Parallel computing seems to be largely an exercise in economics. Any parallel algorithm with a nonzero number of messages to be passed will necessarily run at something less than 100% efficiency. Just how far below 100% depends on the nature of the algorithm and the machine/cluster it is running on.
Name 1 - 1 task - that requires a supercomputer that can't be broken down into nodes well
Sure, I can name several. Just some examples: Weather simulation. Ocean simulation. Molecular simulations. Simulation of astronomical bodies. All of which are very real problems.
In short, any problem which is not trivially parallel will get a much poorer speedup on a NOW (network of workstations) versus a real supercomputer. Many of the problems above will generate many MB/s of data per processor (60 - 200 MB/s is not uncommon).
What you fail to realize is that many problems run for many iterations, and for each iteration you need to distribute the global dataset to all worker nodes. Take the Barnes-Hut program, for example. In that program, each node get a set of close-by astral bodies (stars and planets), and calculates their new positions for the next time step. To do that you need the positions of all other stars. For the next time step, you need to a) collect the calculated positions from all worker nodes, and b) distribute them back for the next iteration. When trying to run that on a NOW, you will very soon find that doubling the size of the cluster will not give any speedup at all, since they will spend most of the time chatting with each other on the network. On a supercomputer, you can run many more worker nodes before this happens.
Wow, someone who knows what they're talking about....
:)
I deceive people well.
If I understand correctly, you are describing how a "surface-to-volume" ratio goes up as the volume elements get larger, thus allowing individual processors to spend more time crunching numbers and less time waiting for boundary data. This is indeed true, and this is precisely the kind of balancing act one has to perform to compute efficiently in parallel.

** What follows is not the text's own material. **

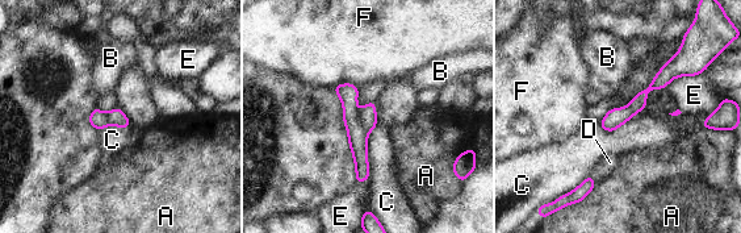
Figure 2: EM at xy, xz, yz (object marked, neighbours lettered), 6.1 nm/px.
width_nm=110 act=detach pic=2 on=(368, 117) each=A:other,B:other,C:other,D:other,E:other,F:other border=2:(358, 115), (367, 133) found='two neurons meet here'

As you've demonstrated, the same algorithms may be more efficient on some machines than on others, but based on my (albeit limited) experience in computational physics, optimization almost always seems to boil down to how one reduces the number of messages that have to be passed in order to perform the task. This seems to be the single most important factor in the scalability of numerical calculations (how much speedup is gained by increasing the number of processors).
Disclaimer: While I have some experience in parallel computing, I am by no means an expert in this field, and I suggest you read some of the other excellent posts in this thread to hear from the real experts.